Appendectomy does not appear to alter the clinical course of patients with ulcerative colitis (UC), such that those who undergo the procedure are not more likely to experience a milder clinical course compared with those who choose not to, regardless of underlying appendicitis, as shown in a study.
Researchers used data from the Danish National Patient Registry. They looked at 22,098 patients with UC who had been followed for a median of 10.3 years.

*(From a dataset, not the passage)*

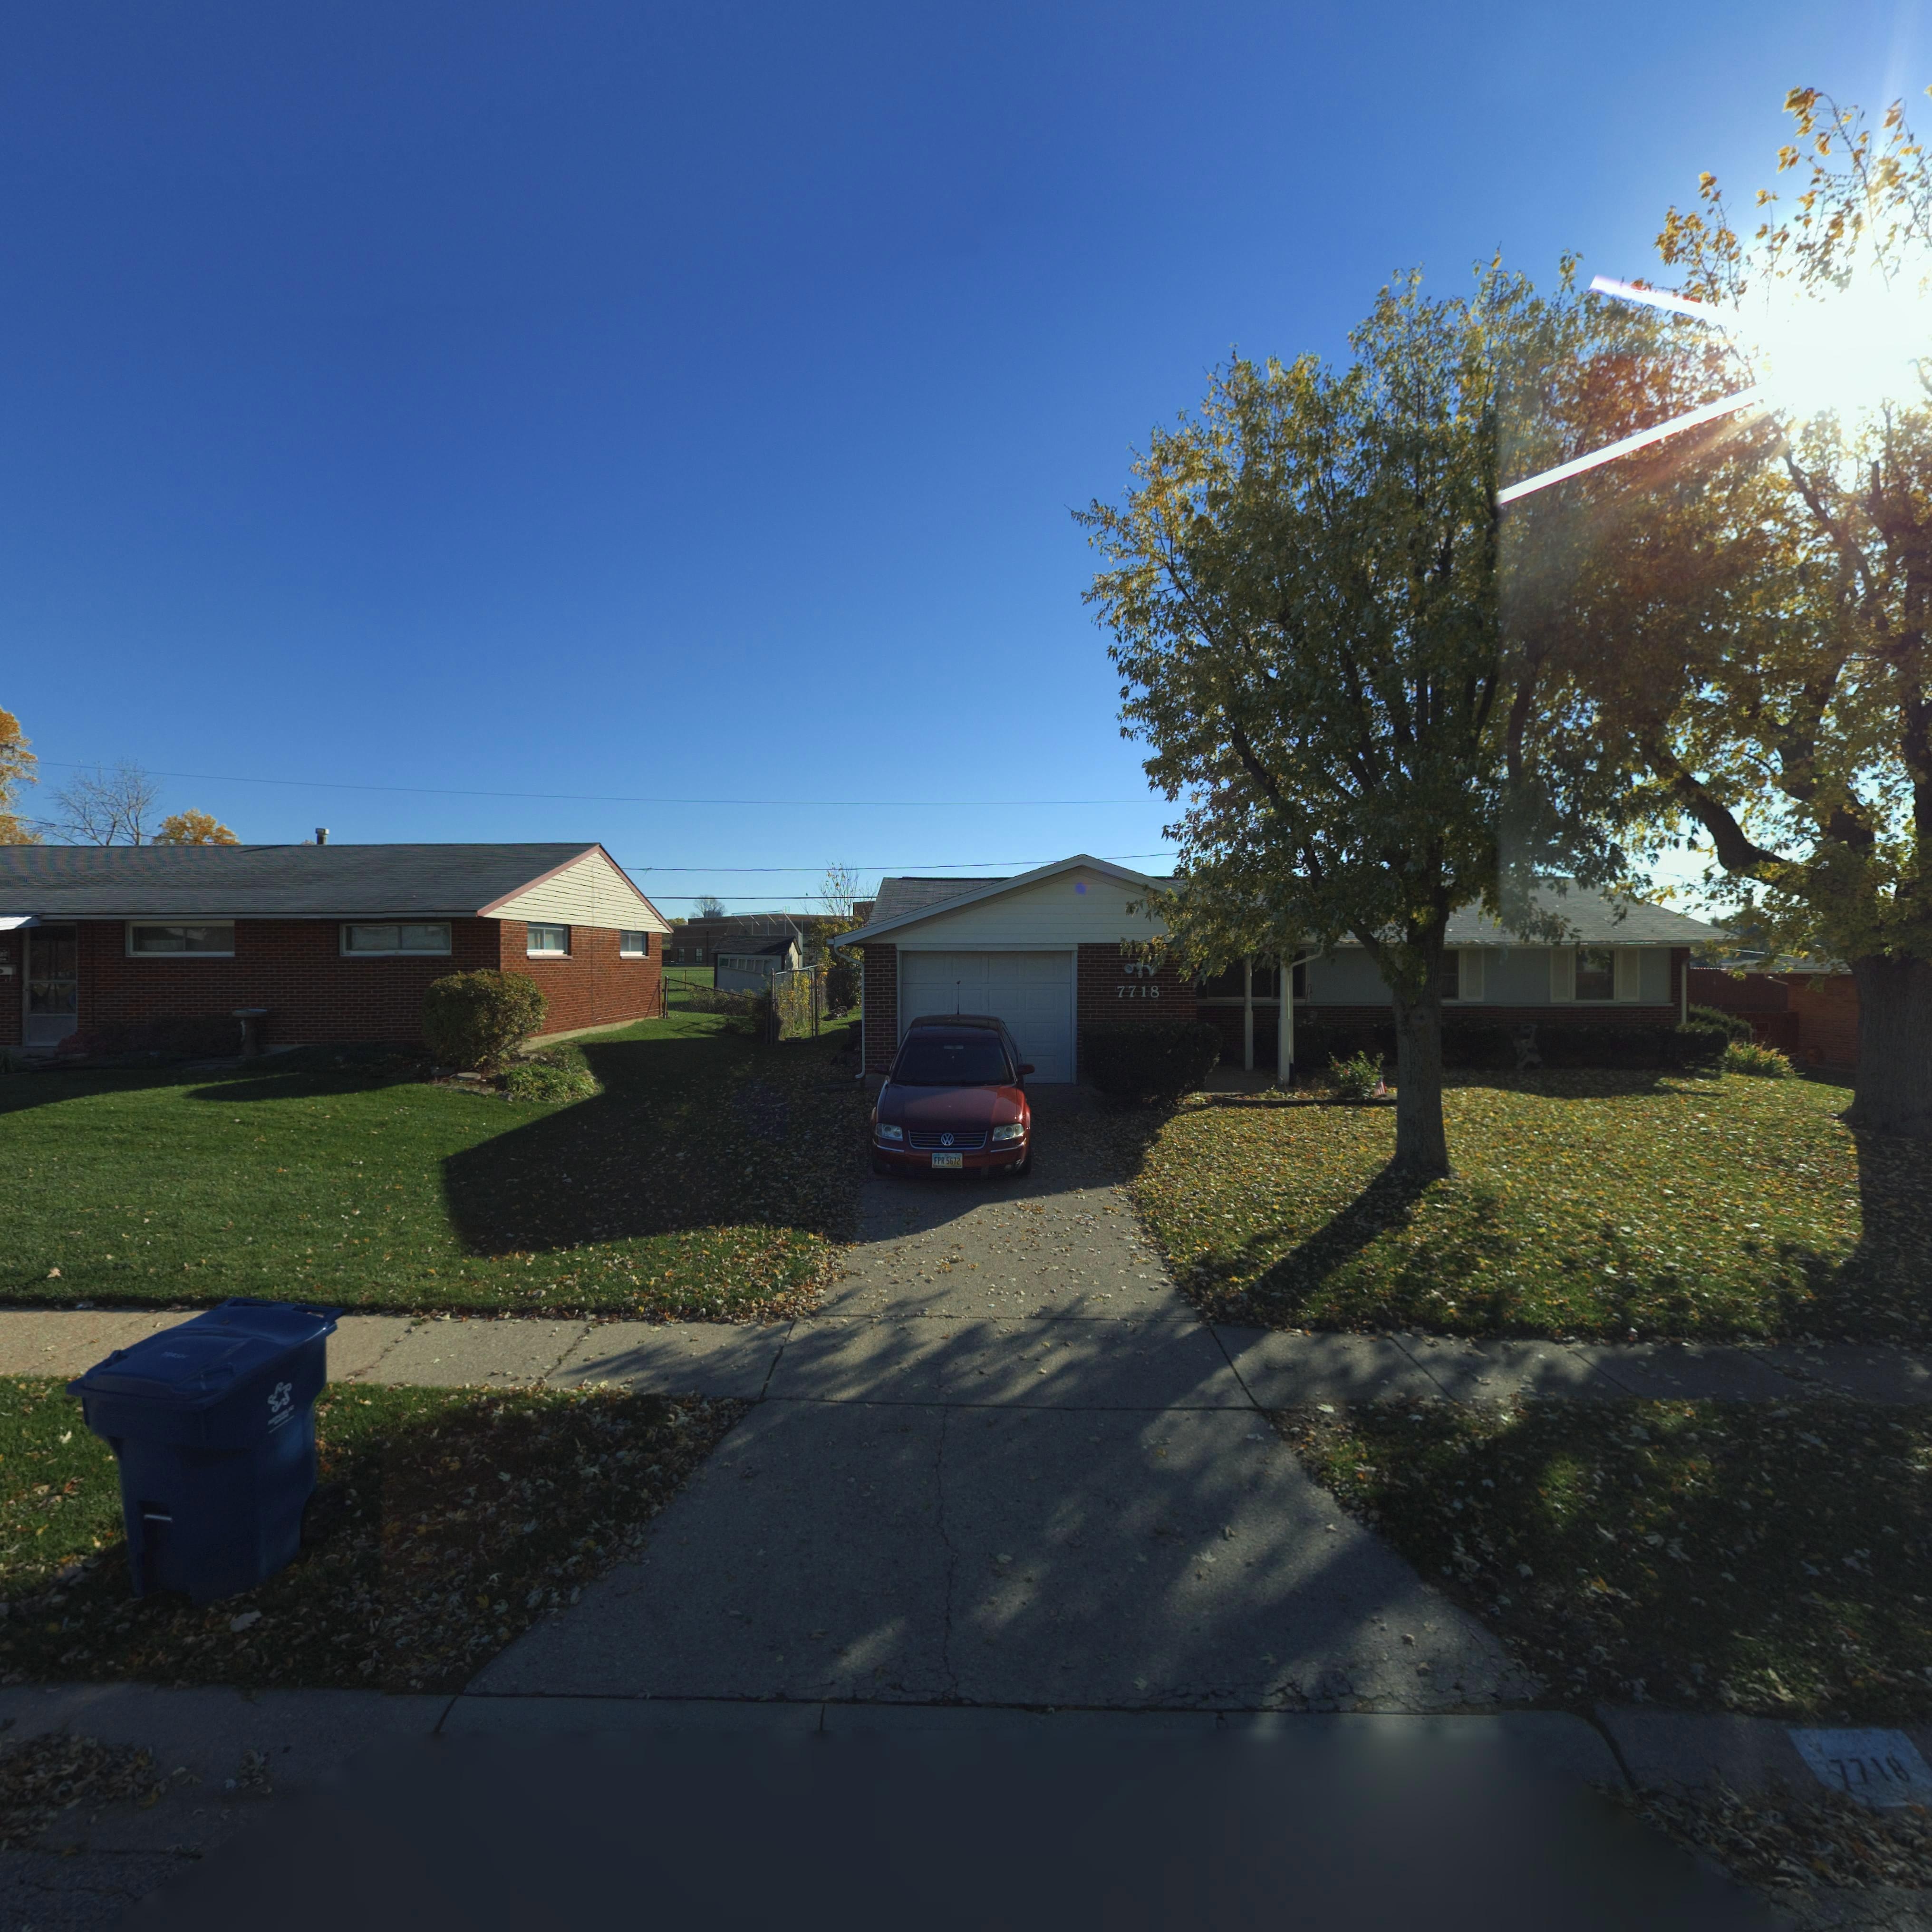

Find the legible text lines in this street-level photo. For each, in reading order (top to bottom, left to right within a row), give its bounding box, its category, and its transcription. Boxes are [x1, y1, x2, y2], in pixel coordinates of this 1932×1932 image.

[1116, 985, 1160, 999] StreetNumber: 7718
[1827, 1755, 1913, 1793] StreetNumber: 7718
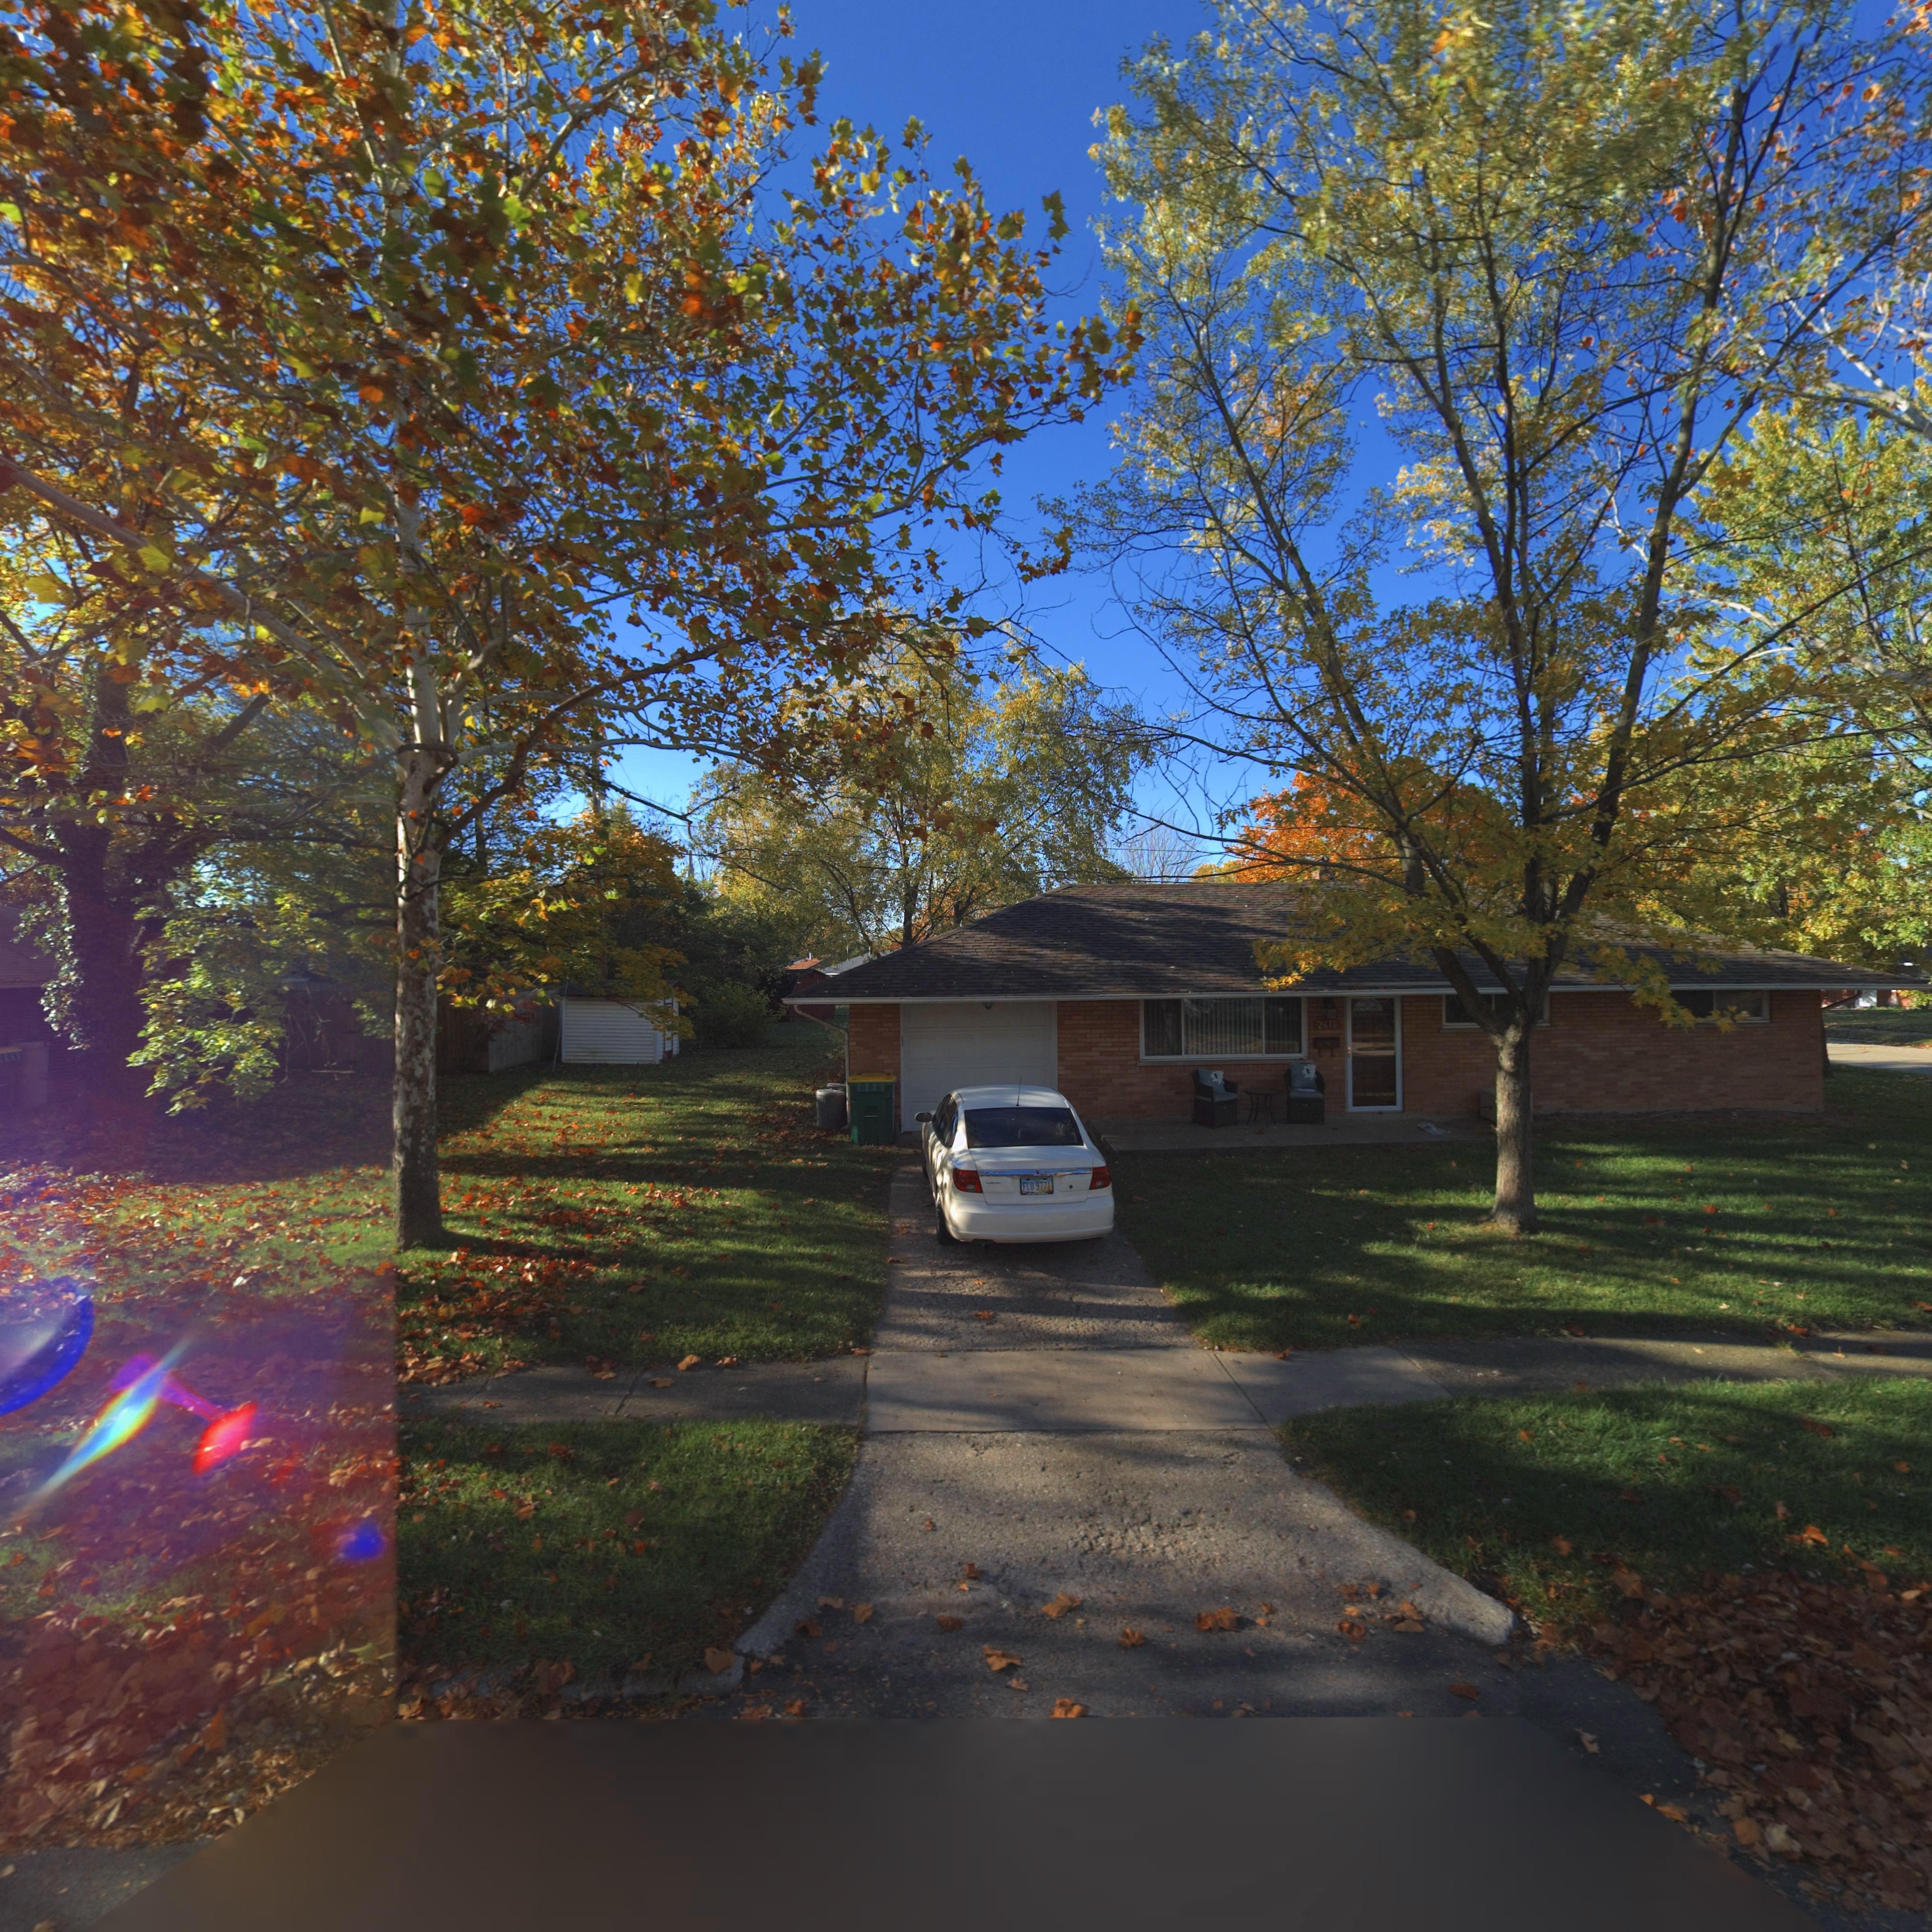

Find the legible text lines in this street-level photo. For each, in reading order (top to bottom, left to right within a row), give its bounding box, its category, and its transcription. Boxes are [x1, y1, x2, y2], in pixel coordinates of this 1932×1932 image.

Those who underwent appendectomy were matched to those who did not based on age, sex, calendar year, and disease duration.
Outcomes including UC-related admission rates, rates of initiating treatment with biologics, and colorectal resection rates were compared between UC patients with (n=2,014) and without (n=20,084) appendectomy.
Hospitalization occurred more frequently among patients who underwent appendectomy without underlying appendicitis after UC (incidence rate ratio [IRR], 1.11, 95 percent confidence interval [CI], 1.01–1.22) and among those who underwent the procedure for appendicitis before UC (IRR, 1.22, 95 percent CI, 1.15–1.31) compared with those who did not undergo appendectomy.
Of note, appendectomy performed for appendicitis after UC was associated with a two- to threefold increase in the risk of colorectal resections 5–20 years after the procedure (5–10 years: adjusted hazard ratio [aHR], 2.08, 95 percent CI, 1.03–4.17); 10–20 years: aHR, 3.25, 95 percent CI, 1.31–8.08).
If not performed for appendicitis, appendectomy was also linked to heightened risk of colorectal resections 5–10 years after (aHR, 2.51, 95 percent CI, 1.01–6.23).
The number of patients who started treatment with biologics did not differ between the appendectomy and no-appendectomy groups.